「ねぇ君、お小遣い欲しくない?」
ドアを閉めて靴を脱いでいると、いきなり耳元で足立が囁いた。やけに鼻息の荒い、切羽詰まったような声だった。孝介は靴を脱ぎかけのまま体を起こし、つられて上体を起こした足立を不審な目で見返した。
「…………くれるって言うから来てるんですけど」
「わぁかってるってばぁ。ちょっと言ってみただけだよぉ」
けらけらという笑い声を残して足立は台所に向かった。孝介は肩をすくめて靴を脱いだ。台所で差し出されたグラス二つを受け取って部屋に向かう。汚い様子は相変わらずだが、驚いたことに扇風機が姿を見せていた。出すのが面倒だと、どうでもいいようなことを言っていたのは、つい一昨日のことなのに。
「扇風機出したんですね」
ジュースのペットボトルを持って戻ってきた足立は、「暇だったから」となんでもないことのように言ってフタを開けた。孝介はグラスをテーブルに置いてベッドに腰を下ろす。そもそもこんな立て続けに連絡が来るのも珍しい。最初のうちはともかく、ここ最近は週に一度というのが暗黙の了解のようになっていた。

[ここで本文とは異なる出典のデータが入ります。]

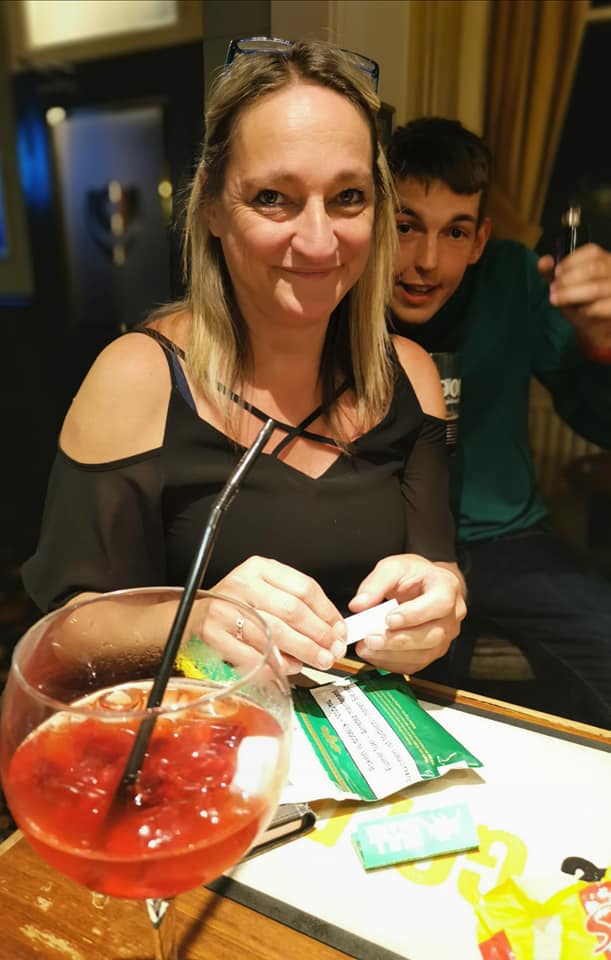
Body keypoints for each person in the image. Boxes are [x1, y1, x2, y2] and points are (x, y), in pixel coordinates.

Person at [22, 40, 466, 678]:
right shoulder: (139, 377)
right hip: (205, 726)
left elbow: (438, 567)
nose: (319, 242)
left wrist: (440, 606)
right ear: (210, 205)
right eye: (273, 198)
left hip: (371, 724)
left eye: (348, 197)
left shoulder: (412, 376)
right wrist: (193, 620)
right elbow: (61, 633)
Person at [386, 116, 611, 727]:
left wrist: (600, 343)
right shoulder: (343, 295)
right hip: (395, 548)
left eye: (455, 232)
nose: (427, 261)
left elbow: (596, 419)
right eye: (406, 226)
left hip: (511, 540)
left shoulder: (512, 277)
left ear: (481, 239)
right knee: (407, 711)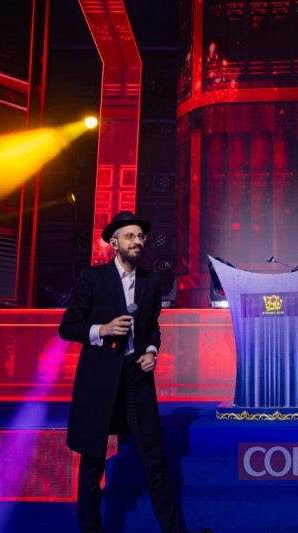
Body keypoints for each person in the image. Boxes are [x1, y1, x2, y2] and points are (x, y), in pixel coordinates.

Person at [59, 211, 210, 533]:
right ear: (114, 243)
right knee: (92, 463)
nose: (137, 241)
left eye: (140, 236)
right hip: (99, 382)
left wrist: (151, 351)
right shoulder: (93, 277)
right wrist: (102, 329)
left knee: (155, 459)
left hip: (135, 380)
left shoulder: (150, 281)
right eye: (130, 236)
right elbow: (67, 327)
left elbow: (151, 327)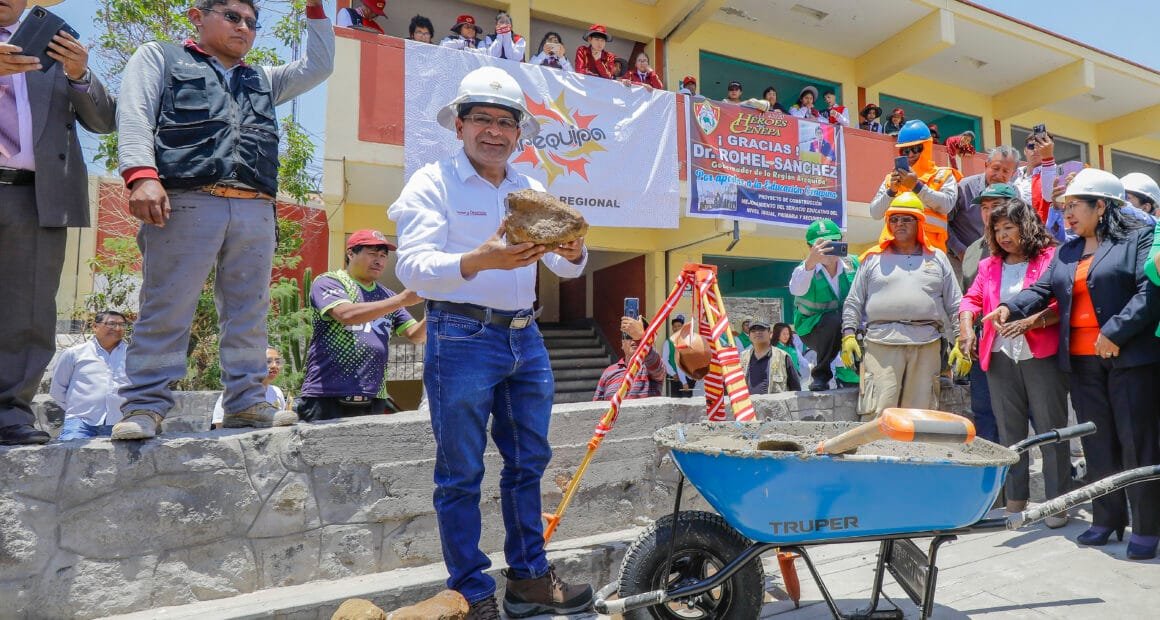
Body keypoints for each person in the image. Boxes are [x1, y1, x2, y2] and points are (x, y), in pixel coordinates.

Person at [388, 66, 591, 618]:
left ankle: (529, 580)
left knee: (529, 461)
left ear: (519, 132)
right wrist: (479, 260)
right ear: (459, 125)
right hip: (460, 334)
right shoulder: (432, 182)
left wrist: (574, 251)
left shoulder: (531, 189)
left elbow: (567, 265)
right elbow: (412, 267)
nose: (494, 131)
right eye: (482, 119)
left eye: (506, 122)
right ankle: (472, 593)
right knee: (461, 471)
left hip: (526, 336)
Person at [112, 0, 334, 440]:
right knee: (167, 306)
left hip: (255, 205)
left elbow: (319, 66)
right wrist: (141, 175)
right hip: (186, 199)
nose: (244, 27)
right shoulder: (160, 57)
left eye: (251, 22)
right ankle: (144, 406)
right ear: (197, 16)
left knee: (249, 311)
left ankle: (247, 403)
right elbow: (134, 113)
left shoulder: (263, 78)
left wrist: (314, 9)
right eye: (232, 17)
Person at [987, 169, 1160, 560]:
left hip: (1129, 359)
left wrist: (1115, 332)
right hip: (1082, 364)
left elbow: (1149, 292)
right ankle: (1106, 519)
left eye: (1074, 206)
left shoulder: (1137, 239)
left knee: (1137, 443)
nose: (1066, 214)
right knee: (1097, 444)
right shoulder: (1067, 250)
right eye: (1064, 207)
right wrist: (1009, 307)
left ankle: (1147, 527)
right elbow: (1041, 289)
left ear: (1102, 206)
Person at [0, 0, 116, 445]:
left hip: (35, 195)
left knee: (28, 312)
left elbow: (104, 120)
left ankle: (10, 414)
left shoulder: (49, 48)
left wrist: (79, 74)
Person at [958, 197, 1069, 527]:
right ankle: (1016, 501)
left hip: (1040, 354)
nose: (1003, 236)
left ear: (1027, 226)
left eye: (1009, 227)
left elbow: (1062, 302)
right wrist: (966, 327)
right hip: (999, 355)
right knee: (1010, 431)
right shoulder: (989, 265)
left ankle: (1057, 502)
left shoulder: (1052, 257)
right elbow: (971, 299)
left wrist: (1031, 323)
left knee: (1051, 429)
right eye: (997, 230)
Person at [842, 193, 961, 419]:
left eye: (907, 219)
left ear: (919, 223)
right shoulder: (872, 258)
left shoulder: (937, 258)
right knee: (879, 414)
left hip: (927, 345)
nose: (899, 224)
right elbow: (853, 301)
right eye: (894, 219)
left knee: (921, 415)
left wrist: (961, 343)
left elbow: (955, 304)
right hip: (880, 344)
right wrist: (848, 335)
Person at [297, 230, 426, 421]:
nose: (379, 261)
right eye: (372, 253)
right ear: (350, 253)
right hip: (327, 393)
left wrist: (436, 308)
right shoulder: (330, 281)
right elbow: (346, 314)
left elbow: (416, 335)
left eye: (383, 256)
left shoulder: (388, 295)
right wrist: (401, 300)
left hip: (375, 396)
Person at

金は大丈夫なんだろうかと、どちらの為なのかわからないまま孝介は考えた。
「今日は休みだったんですか?」
「ううん。仕事。お休みは明日」
そう言って足立はグラスにジュースを注いだ。
「土日に連絡欲しくないでしょ? 友達と約束もあるだろうしさ」
「そんな」
足立がちらりと目を上げた。孝介は何も言えなかった。足立がそう思うならそれでいいと、半ばあきらめと共に考える。ジュースを注ぎ終えた足立はペットボトルにフタをして台所に戻っていった。孝介はグラスを持ち上げて、いささか気まずい空気のなかでジュースを飲んだ。
「今日は上半身がいいなー」
部屋に戻ってきた足立は床に座り込みながらそう言った。
「上半身って――」
「上全部。ワイシャツ脱がすとこからぜぇんぶ僕」
「……別にいいですけど」
「今日は奮発しちゃうよー。なんてったってもうすぐボーナスだからねー」
やけにうきうきした表情で足立は言う。煙草に火を付け、天井に向かって煙を吹き上げる顔も嬉しそうに笑っている。
「よかったですね」
「うん」
沈黙。
今日はテレビが付いていない。扇風機の羽が回るわずかな音だけが続いている。孝介は沈黙に耐えられなくて言葉を探した。いつもなら足立がどうでもいい話をしてくれるのに、今日はそれもなかった。
なんだか気まずいと感じる雰囲気は、煙草を吸い終えたあとも続いている。
「今日は上半身全部だから、いちいち訊かないでやるね」
ジュースをひと口飲んだ後、ベッドに上がりながら足立が言った。すぐ近くに顔を寄せ、妙に真面目な表情でこちらをみつめてくる。
「訊くって、何を……?」
「だから、顔さわっていい? とか、そういうの。面倒でしょ」
そう言ってさっそくワイシャツのボタンを外しにかかった。
「終わったら二万あげる」
「……」
「その代わり、最後までいい子にしてなよ?」
なんでこんな人を好きなんだろう。
孝介に抗える筈もなかった。素直にうなずいて、足立の手がグラスを奪っていくのを、ぼんやりと見守るだけだ。
グラスをテーブルに置いた足立は、あらためて孝介の前に座り直し、残っているボタンを全て外した。そうしてワイシャツの下へと手を滑らせながら軽く抱き寄せ、唇を重ねてきた。孝介は腕を伸ばしかけたが、途中で我に返りあわててシーツを掴んだ。
唇を離した足立は孝介の肩を押し、ベッドへ仰向けに寝かせた。のしかかるようにして真上へやって来た足立は、何かを考え込む顔でじっとこちらを見下ろしてくる。